Me Emmanuel Altit, l’avocat de l’ex-président ivoirien Laurent Gbagbo a-t-il trahi un secret en indiquant dans sa demande de mise en liberté de son client, que ce dernier est empêché de participer à la présidentielle prochaine en Côte d’Ivoire ? Des observateurs de la scène politique ivoirienne jugent.
La défense de Laurent Gbagbo, l’ancien président ivoirien exige la fin de la restriction de liberté imposée à son client. Dans une requête formulée ce lundi 7 octobre aux juges de la Cour pénale internationale (CPI), Me Emmanuel Altit, le principal avocat explique sa démarche.
« Le maintien du régime restrictif de liberté aurait dans ce contexte pour conséquence d’interdire à Laurent Gbagbo de jouer un rôle dans la vie publique et dans la réconciliation de son pays. Cela lui interdirait par exemple de participer d’une manière ou d’une autre à l’élection présidentielle à venir. Il pourrait en effet, à la demande de responsables politiques du pays, être amené à participer à la campagne ou même, par hypothèse, à poser sa propre candidature », a développé l’avocat français.
Pour le Professeur Dago Pierre Godé, politologue et ancien directeur de l’Ecole des Sciences politiques à l’Université Félix Houphouët-Boigny de Cocody, cette requête de Me Altit pourrait être tardive.

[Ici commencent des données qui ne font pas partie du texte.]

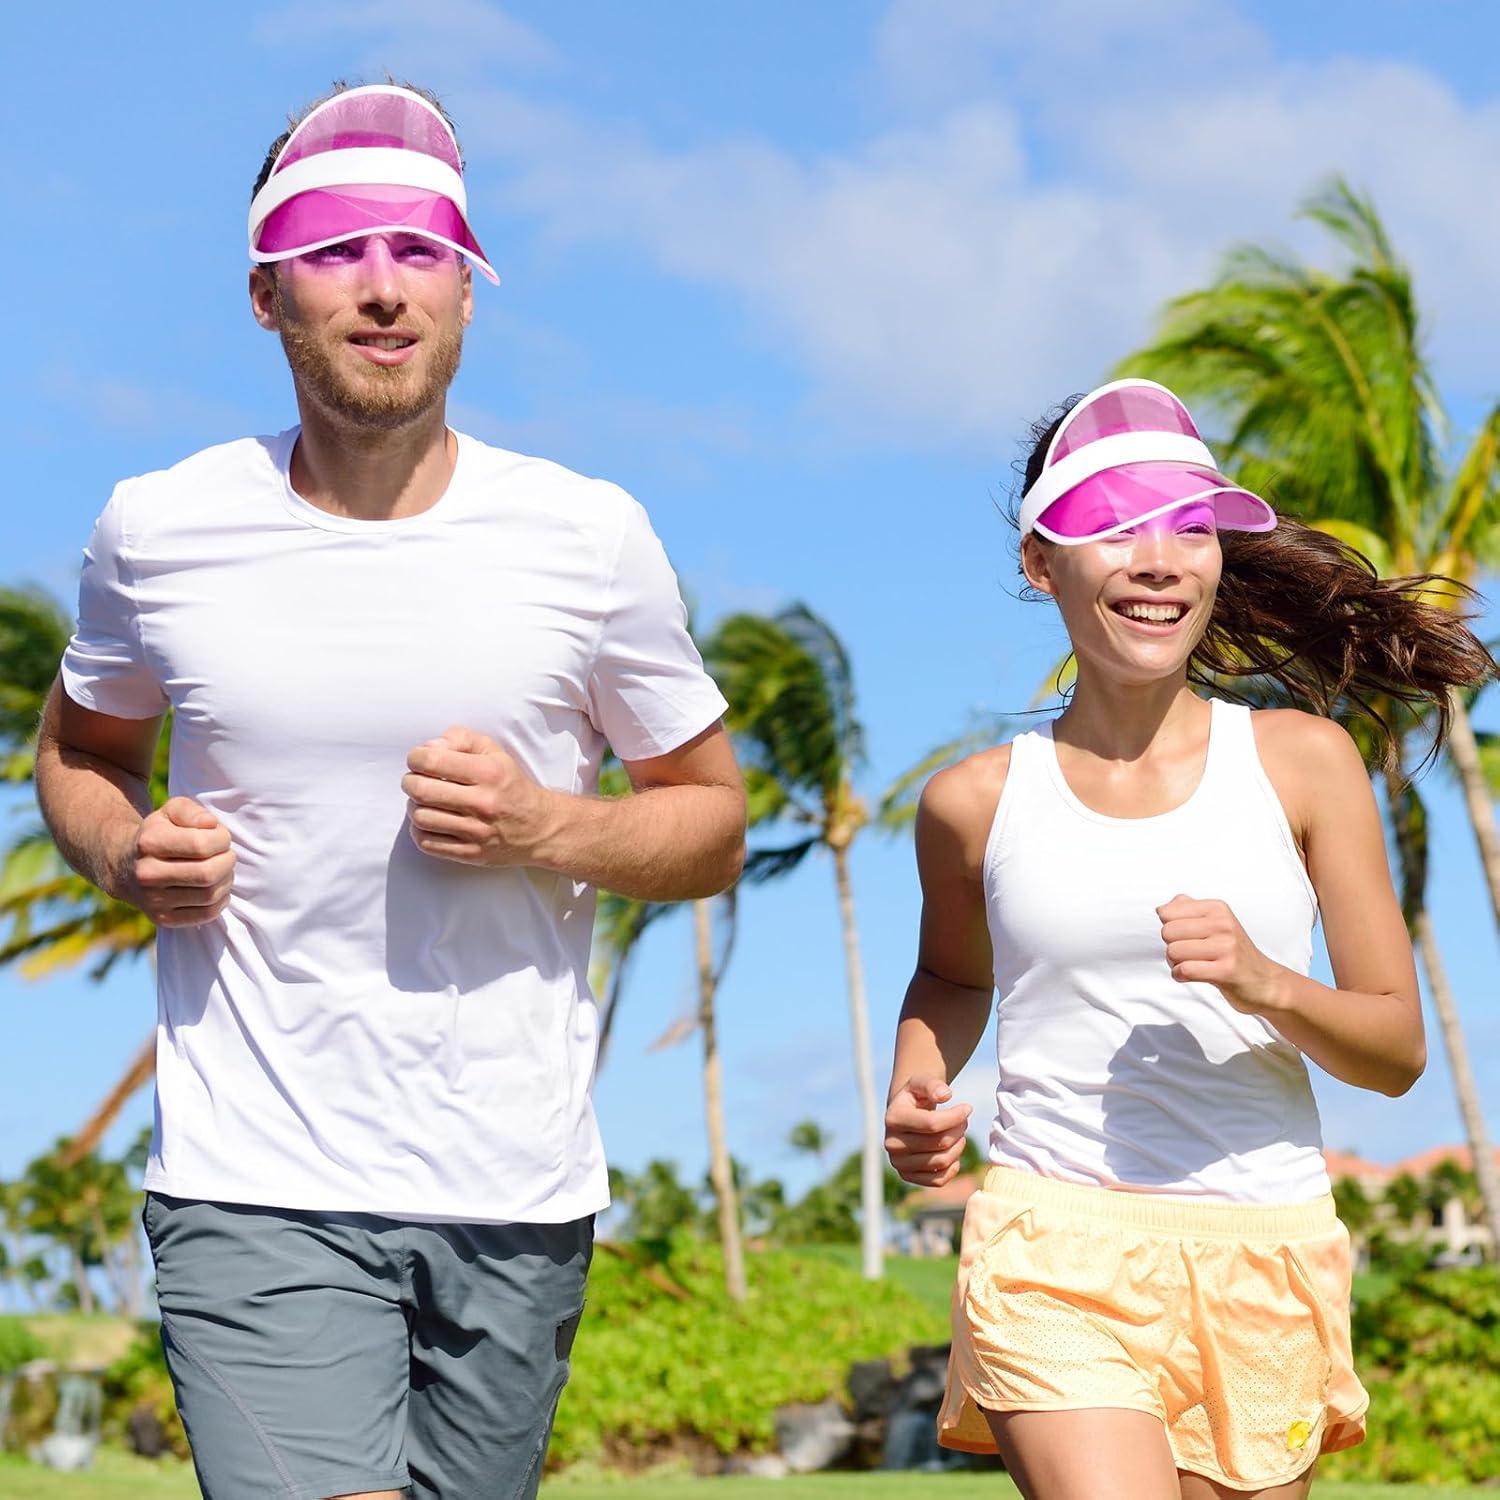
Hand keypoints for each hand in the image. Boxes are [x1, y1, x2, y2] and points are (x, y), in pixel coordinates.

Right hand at [124, 798, 234, 927]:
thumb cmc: (160, 834)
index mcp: (149, 843)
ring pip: (210, 895)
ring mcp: (152, 900)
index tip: (221, 837)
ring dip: (226, 880)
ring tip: (221, 869)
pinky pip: (206, 914)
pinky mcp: (162, 919)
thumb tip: (210, 824)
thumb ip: (191, 811)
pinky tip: (216, 887)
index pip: (202, 845)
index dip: (222, 840)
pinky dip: (220, 901)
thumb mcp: (170, 812)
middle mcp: (147, 874)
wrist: (125, 866)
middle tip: (227, 855)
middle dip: (228, 861)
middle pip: (208, 873)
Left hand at [402, 726, 557, 867]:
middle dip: (409, 782)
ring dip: (414, 806)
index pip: (431, 761)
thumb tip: (428, 747)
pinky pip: (427, 843)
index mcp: (488, 773)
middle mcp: (482, 802)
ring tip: (423, 802)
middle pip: (421, 790)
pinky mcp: (471, 853)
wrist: (540, 827)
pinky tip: (430, 822)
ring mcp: (476, 831)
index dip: (415, 757)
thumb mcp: (494, 752)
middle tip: (414, 780)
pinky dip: (419, 830)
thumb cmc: (511, 785)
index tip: (418, 760)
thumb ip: (462, 739)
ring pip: (421, 817)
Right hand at [884, 1077, 971, 1186]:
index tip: (968, 1108)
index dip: (956, 1116)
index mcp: (893, 1118)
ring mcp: (898, 1163)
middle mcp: (891, 1144)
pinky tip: (954, 1151)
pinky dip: (953, 1167)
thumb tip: (945, 1095)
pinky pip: (939, 1180)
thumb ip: (932, 1084)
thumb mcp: (921, 1082)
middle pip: (939, 1143)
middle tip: (964, 1121)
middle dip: (959, 1130)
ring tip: (960, 1134)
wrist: (904, 1115)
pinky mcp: (908, 1177)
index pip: (932, 1123)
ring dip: (958, 1147)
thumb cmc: (916, 1097)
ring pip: (941, 1162)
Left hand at [1157, 894, 1286, 1014]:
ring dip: (1175, 963)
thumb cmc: (1232, 952)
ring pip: (1173, 951)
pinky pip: (1185, 969)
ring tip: (1192, 965)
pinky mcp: (1226, 970)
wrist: (1265, 981)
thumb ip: (1187, 909)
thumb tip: (1161, 908)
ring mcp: (1226, 947)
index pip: (1167, 913)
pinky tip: (1190, 976)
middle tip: (1188, 955)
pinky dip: (1180, 975)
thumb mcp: (1214, 923)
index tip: (1185, 938)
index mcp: (1217, 909)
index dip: (1169, 929)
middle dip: (1171, 947)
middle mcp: (1223, 924)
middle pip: (1167, 932)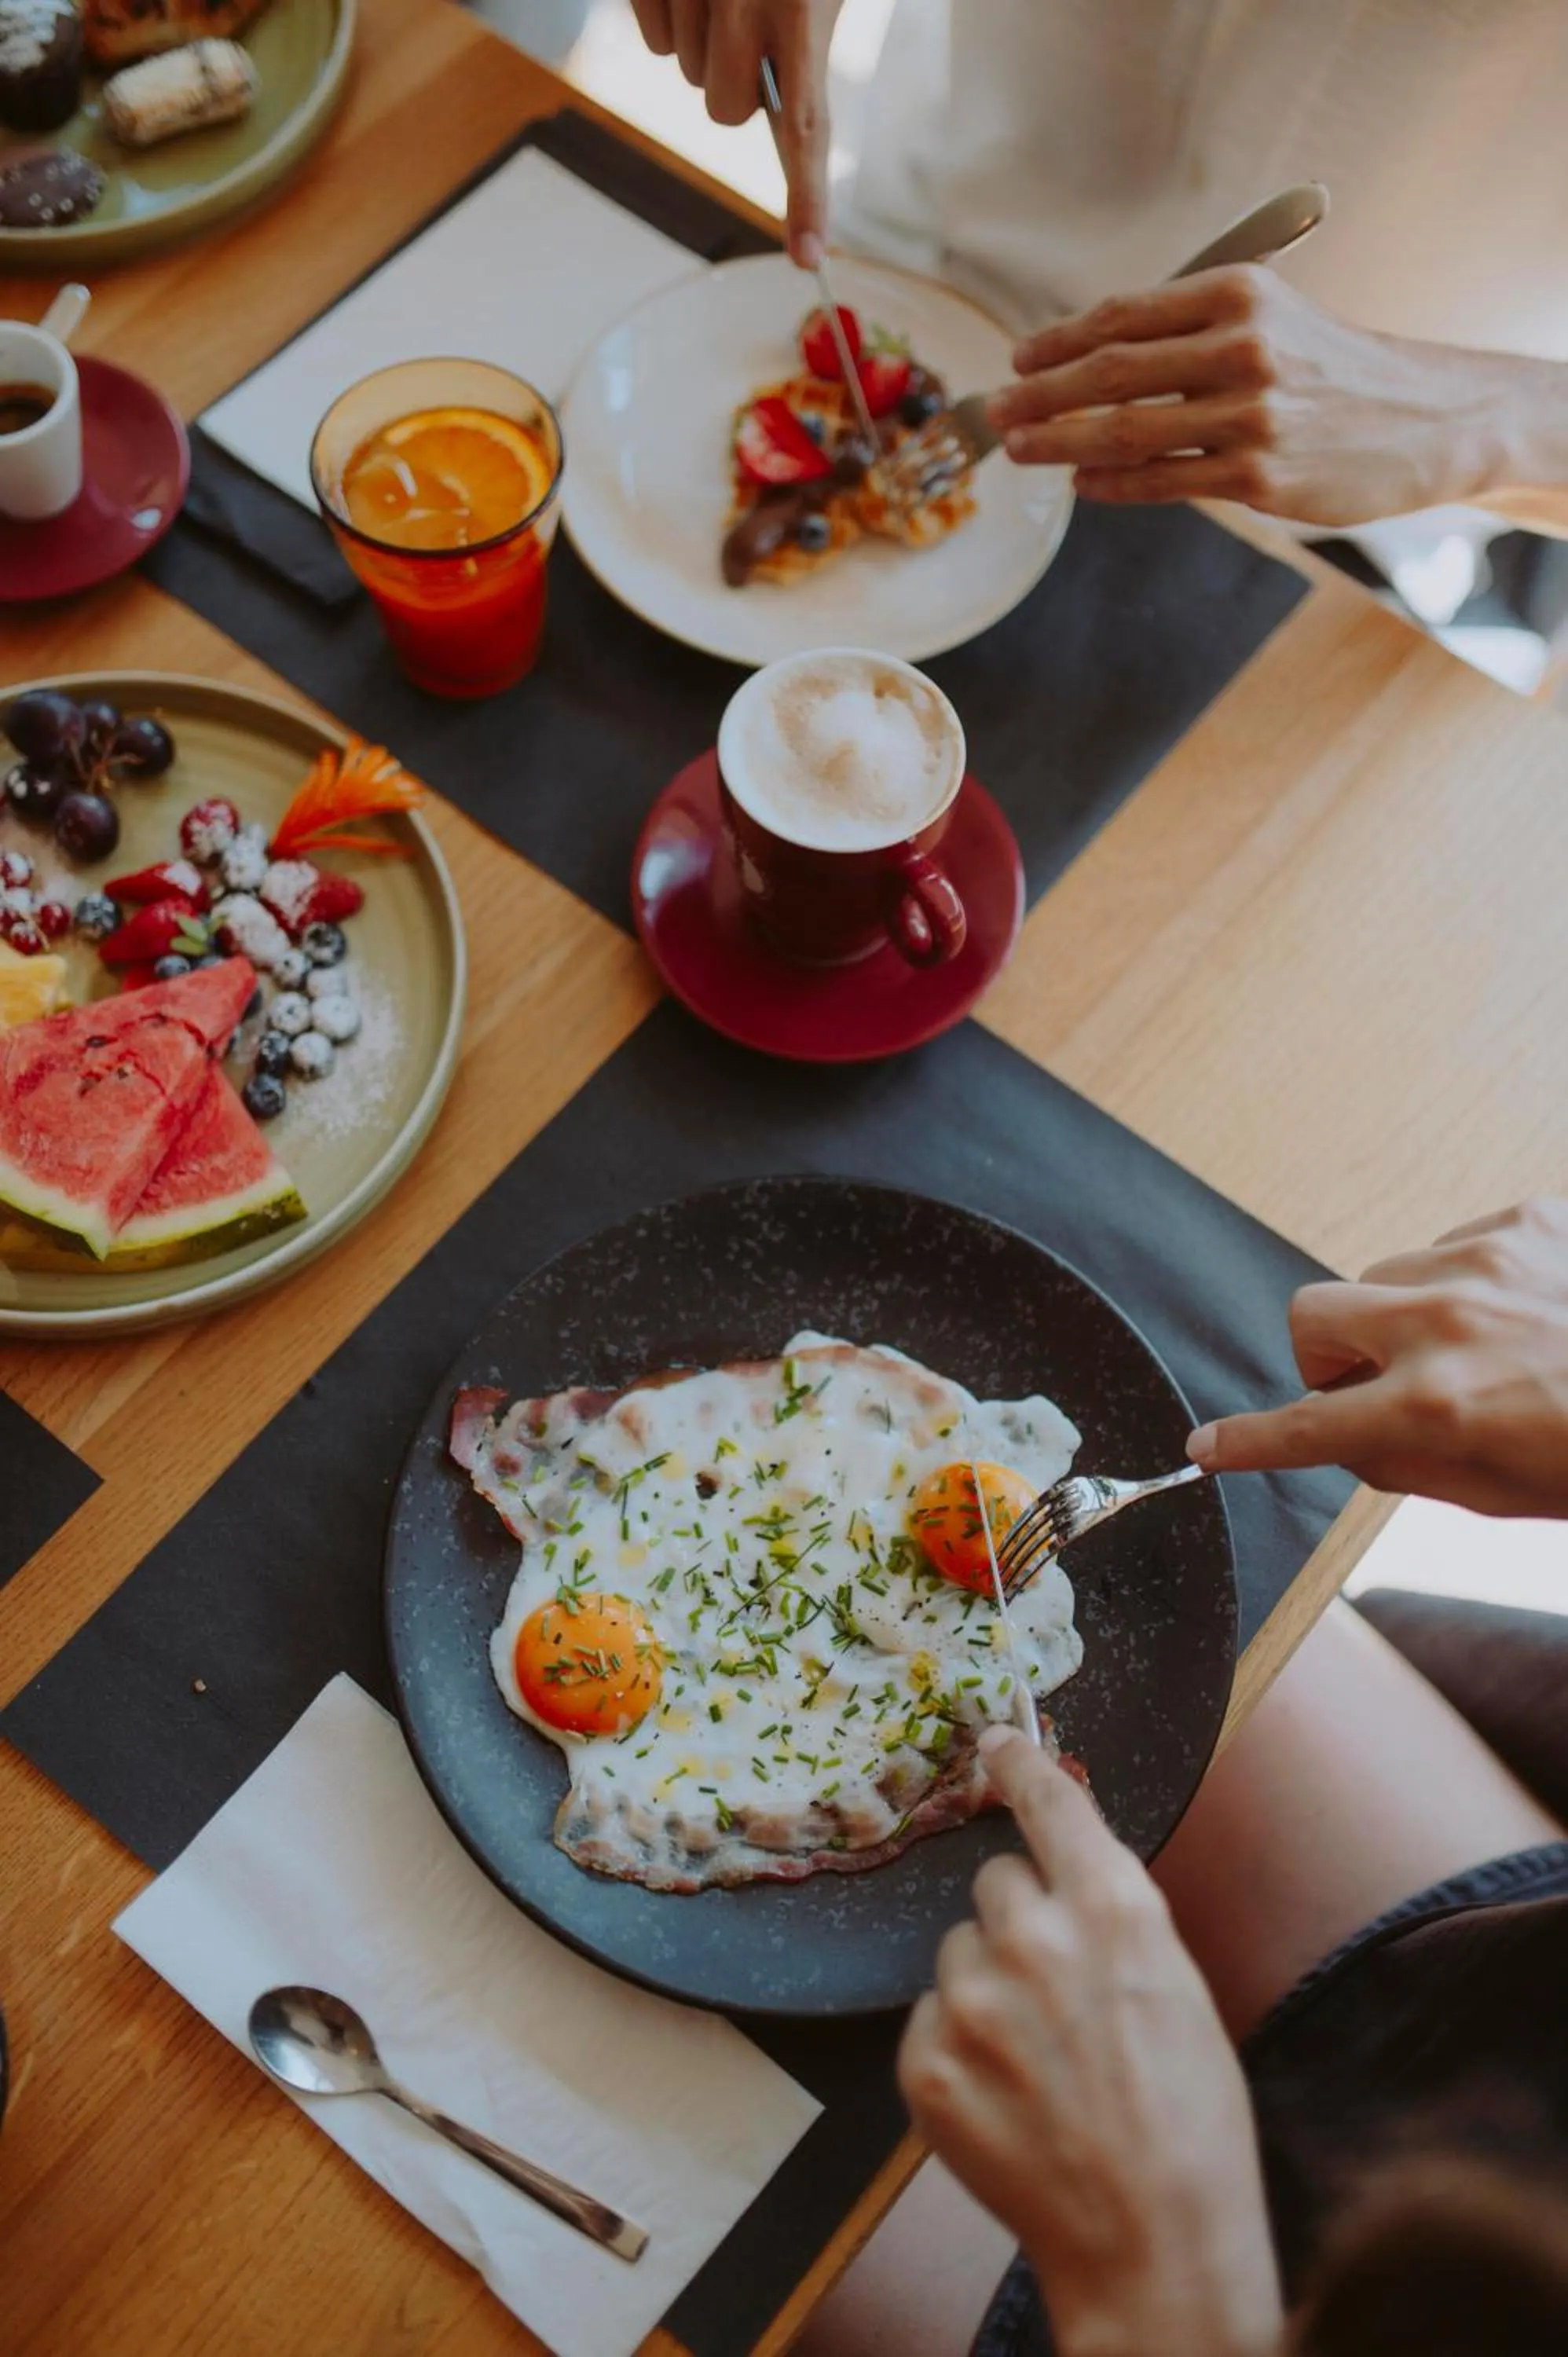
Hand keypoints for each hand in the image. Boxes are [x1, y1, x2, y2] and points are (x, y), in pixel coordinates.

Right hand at [630, 0, 841, 265]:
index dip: (806, 197)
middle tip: (755, 33)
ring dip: (705, 45)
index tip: (807, 256)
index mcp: (802, 6)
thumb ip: (807, 49)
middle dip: (737, 88)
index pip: (806, 127)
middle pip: (725, 111)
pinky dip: (669, 21)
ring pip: (687, 72)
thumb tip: (796, 123)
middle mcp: (745, 0)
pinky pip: (653, 41)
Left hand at [899, 1729, 1282, 2356]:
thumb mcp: (1176, 1985)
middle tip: (1058, 1993)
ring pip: (958, 1954)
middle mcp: (1035, 1937)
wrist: (1153, 2241)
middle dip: (1019, 1921)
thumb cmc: (1192, 2121)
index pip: (1048, 1803)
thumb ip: (1114, 1915)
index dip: (1018, 1767)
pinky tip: (1009, 2098)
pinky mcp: (926, 2061)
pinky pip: (931, 2020)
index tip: (993, 1742)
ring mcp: (973, 2002)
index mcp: (1114, 1909)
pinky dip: (960, 2051)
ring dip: (987, 1988)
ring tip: (1039, 2061)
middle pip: (995, 1882)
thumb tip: (1065, 1864)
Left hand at [985, 266, 1556, 526]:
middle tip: (996, 414)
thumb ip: (1191, 328)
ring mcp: (1249, 416)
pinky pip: (1160, 482)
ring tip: (1022, 451)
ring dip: (1058, 442)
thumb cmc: (1334, 369)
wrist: (1424, 419)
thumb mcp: (1273, 318)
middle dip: (1039, 396)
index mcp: (1238, 293)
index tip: (1018, 361)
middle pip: (1108, 373)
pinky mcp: (1257, 477)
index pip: (1122, 315)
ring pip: (1123, 432)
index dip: (1057, 342)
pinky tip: (1081, 481)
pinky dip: (1110, 483)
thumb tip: (1092, 354)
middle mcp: (1241, 348)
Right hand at [1189, 1197, 1567, 1515]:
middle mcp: (1448, 1324)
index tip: (1209, 1447)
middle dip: (1324, 1357)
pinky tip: (1528, 1312)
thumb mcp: (1504, 1490)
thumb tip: (1349, 1436)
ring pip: (1383, 1277)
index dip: (1248, 1444)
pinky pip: (1454, 1244)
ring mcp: (1487, 1259)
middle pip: (1311, 1317)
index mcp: (1438, 1407)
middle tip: (1370, 1386)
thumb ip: (1409, 1460)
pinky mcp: (1528, 1217)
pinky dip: (1469, 1281)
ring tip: (1479, 1349)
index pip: (1306, 1427)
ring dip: (1403, 1318)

« Je me demande si leur requête n’arrive pas un peu tard. Ils ont eu tout le temps de faire cette demande. Maintenant, l’appel en droit est suspensif de la décision du tribunal qui est attaquée en premier ressort. Il faut se demander si leur requête ne vient pas un peu tard. Secundo, est ce que Gbagbo sera candidat en 2020 ? Pourquoi pas. C’est son droit. Mais pour qu’il le soit, il faut qu’il soit en liberté et que tous ses droits civiques et politiques soient reconnus. Tout ceci pour dire que la situation du président Gbagbo est trop complexe et doit être analysée à la fois au plan juridique et politique », introduit-il avant d’expliquer à 7info.ci que la présence de Laurent Gbagbo en Côte d’Ivoire aura des conséquences positives sur la vie politique.
« Au plan juridique, poursuit le spécialiste ivoirien, il serait intéressant que cette requête repose sur des arguments de droit et non sur des considérations politiques. Parce que c’est une requête qui est devant un tribunal. Au-delà, c’est le souhait de tous les ivoiriens que le président Gbagbo rentre, et que s’il veut être candidat, qu’il le soit. Cela va éclaircir le jeu politique en Côte d’Ivoire, principalement au sein du FPI ».
Pour Professeur Dago Pierre Godé, la présence de l’ex-dirigeant ivoirien dans son pays mettra fin à la crise interne dans sa formation politique. « Son absence du territoire national alimente la crise au FPI. Chaque fois on entend «’’Gbagbo a dit’’. S’il est là, ce sera ‘’Gbagbo dit’’. On passera de ‘’Gbagbo a dit, à Gbagbo dit’’. En tout état de cause, tout dépend de la Cour pénale internationale car l’appel est toujours suspensif d’une décision. On attend donc ce décidera la Cour » analyse le politologue.
L’objectif de Me Altit, avocat de la défense est clair. Demander la levée de la restriction de liberté pour son client. Laurent Gbagbo pourrait ainsi rentrer en Côte d’Ivoire et participer à la vie politique de son pays. Les élections présidentielles de 2020 approchent à grands pas et l’on n’écarte pas la possibilité de voir l’ancien président se présenter. C’est d’ailleurs le souhait de ses partisans
Selon Traoré Mamadou un proche de Guillaume Soro, les avocats de Laurent Gbagbo, démontrent par cette requête, que leur client n’a pas encore pris sa retraite politique.
« Je ne vois pas la réaction des avocats de Laurent Gbagbo comme le fait de trahir un secret. Pour moi ils ne font que dire à tous que Gbagbo est un homme politique et qu’il le restera toujours » fait-il savoir à 7info.ci qui l’a joint.
La décision des juges de la CPI, qui était déjà attendue depuis l’appel de la procureure Fatou Bensouda, l’est encore plus, avec à la requête des avocats de la défense.